If Jose is using a "stolen" Social Security number, Jose probably is in violation of Federal law.
 
In regard to technology taking away more jobs than illegal aliens...

In Ancient Greece, a philosopher named Hero invented the first steam-powered engine. Even in its crude form, it was able to power a number of items (pulleys, towing, oars, etc.). However, it was relegated to a novelty item by Greek society.

Reason: slave labor was so cheap that no one saw any need to change.

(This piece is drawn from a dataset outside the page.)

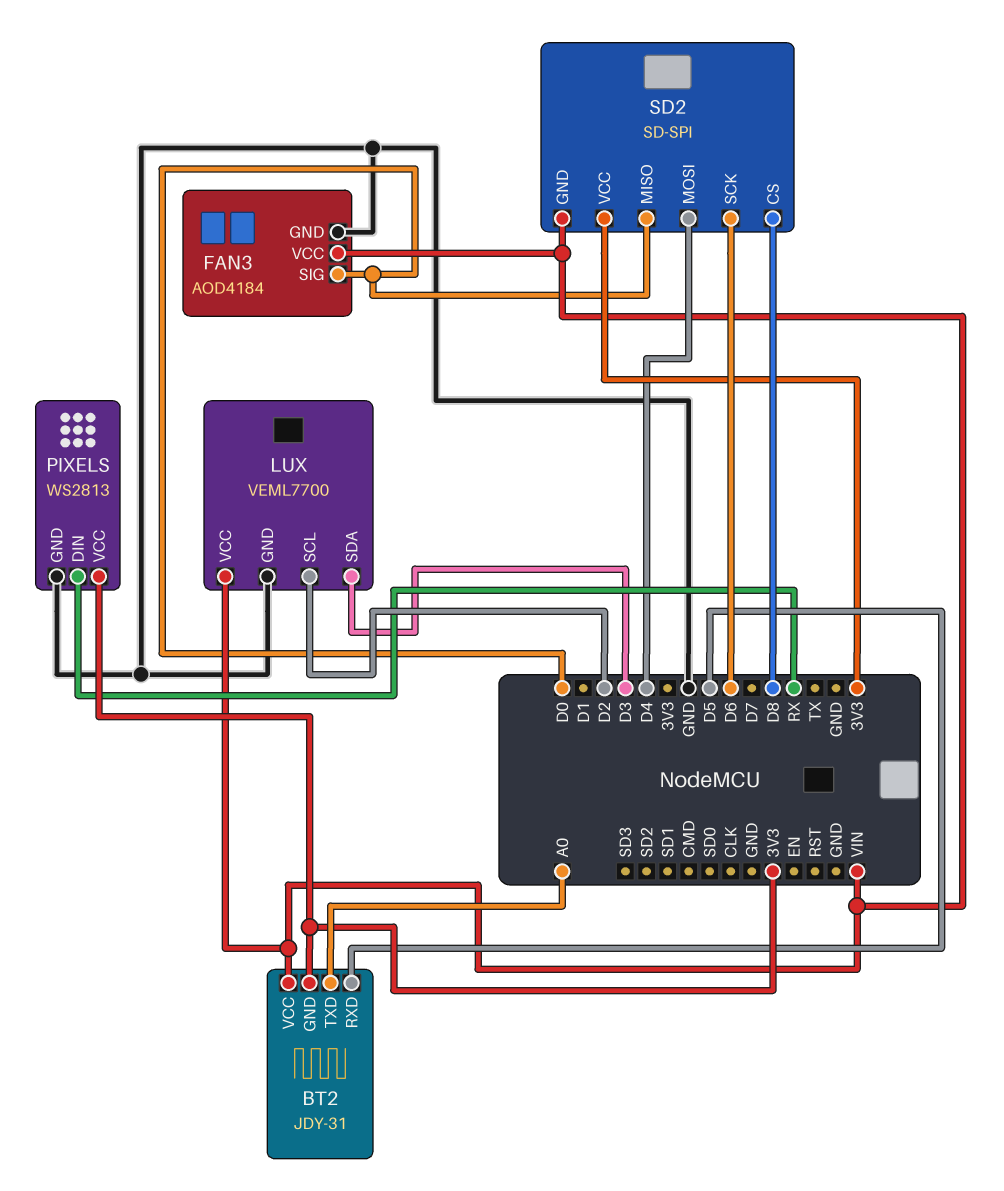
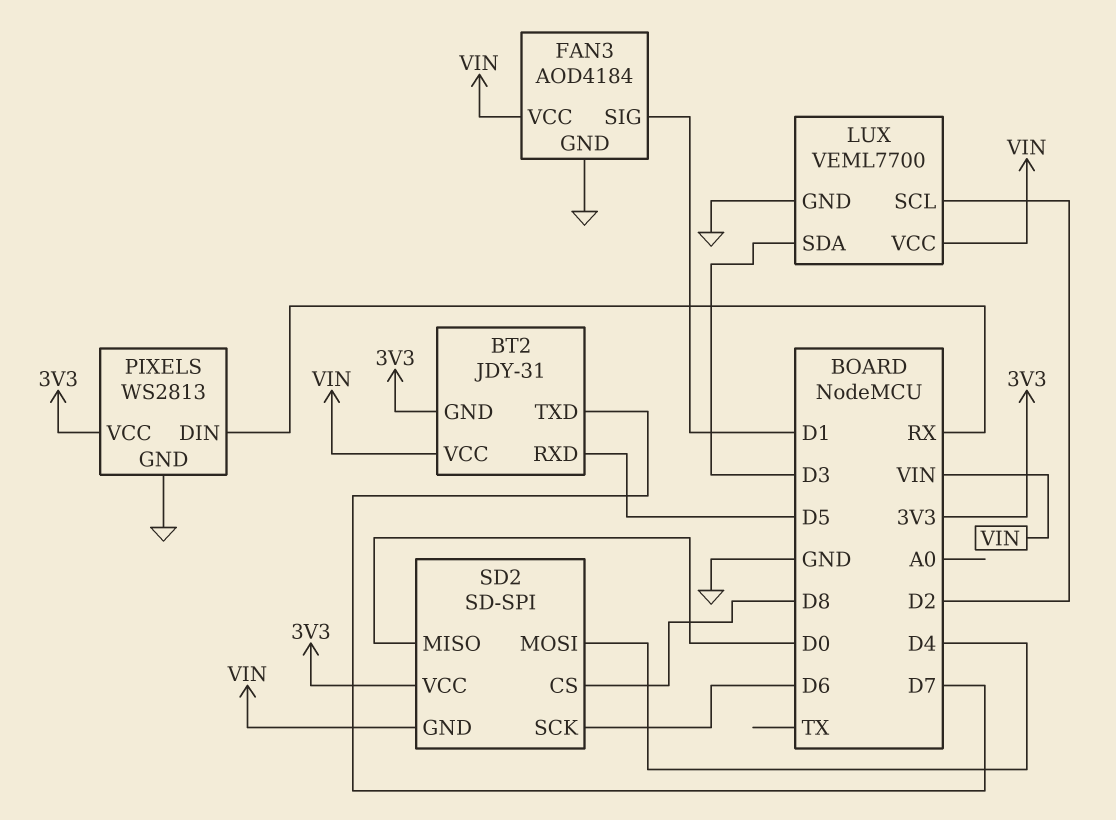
BT2 pin TXD: A0 -> D7
FAN3 pin SIG: D0 -> D1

We're in the same boat now, folks. Illegal aliens are the new slave class. Not because Americans won't take the same jobs, but because Americans won't take the same jobs for $2 an hour & depend on Medicaid & welfare for the rest. Illegals will. And big buisness & Dubuya is more than happy to let them... :banghead:

Remember what finally happened to the Greeks? "Those who don't remember history.....":uhoh:
 
We will see only happy faces and hear blather about common goals to make life better for immigrants.

We will not hear the plan nor the reason for the plan nor the timing of the plan.

Most importantly we will hear nothing of the reason for Bush's seemingly insane proposal. My experience is if a politician puts out something that borders on the insane there is consistency and logic; just not where I'm looking.
 
My fears are one or more of the following coming to pass:

1. Police officers get false calls and ambushed in cities in which people feel like the cops abuse them.

2. Anti-mexican violence rises sharply, especially in high black/white unemployement areas. Look at the English experience, where roving bands of poor, unemployed urban whites beat up immigrants and minorities.

3. Vigilante groups go down to the southern border and start sniping border crossers on known ingress trails.

4. Welfare offices become the abortion clinics of the 2000s, with protestors, bombings, and snipings.

5. Another McVeigh-style explosion, except this time at a La RAza office.

6. 5. above, except at an IRS building.

I'm not advocating any of the above, just making educated guesses based on study of history, human nature, and current events.
 
Your observations have been made by others also, notably by Thomas Chittum in his book "Civil War II".

In addition to controlling the borders, one of the things that needs attention is the overbearing cost of hiring 'legal' employees. Govt rules make it so expensive to hire and maintain employees, that illegals, in addition to lower wages, don't have all of the administrative costs associated with 'legals'. This alone is a huge incentive for employers, all other things being equal.

Although I don't ever want to see it, I think that history will repeat it'self, and the US culture will turn really violent. Due to the nature of todays instant communication, and high speed travel, I also think that it's a lot closer than most people think.
 
Spartacus,

I'm sure you know that the kinds of tumult you are concerned will come to pass have already taken place, though so far the aggression has been toward the Anglo/gringo persuasion. Border incidents are common and well-documented. About a year ago, it was reported that members of American Patrol were assaulted after a meeting in Santa Ana, CA; they were set upon in the adjacent parking lot by community members who didn't like their message . It was also reported that representatives of the Santa Ana Police Dept. looked on and did nothing. I wasn't there and can't confirm it but have heard Glenn Spenser discuss this on talk radio here in Los Angeles.

I think we all hope that these issues can be resolved without violence but certainly these are matters where feelings run high and where government representatives have failed to provide an adequate response to head off nastiness.
 
Longeyes,
I knew about the burglaries, range damage, and environmental damage along the southern borders, but not about the American Patrol incident.

I heard today on the radio that some pro-immigrant groups are pushing Congress to provide college benefits for "children of undocumented workers." How insane and PC have we become when we are trying to give American's tax $ away to illegal invaders?? God bless anyone who wants to come to America to work hard and provide for their families, but not on my involuntarily coerced dime.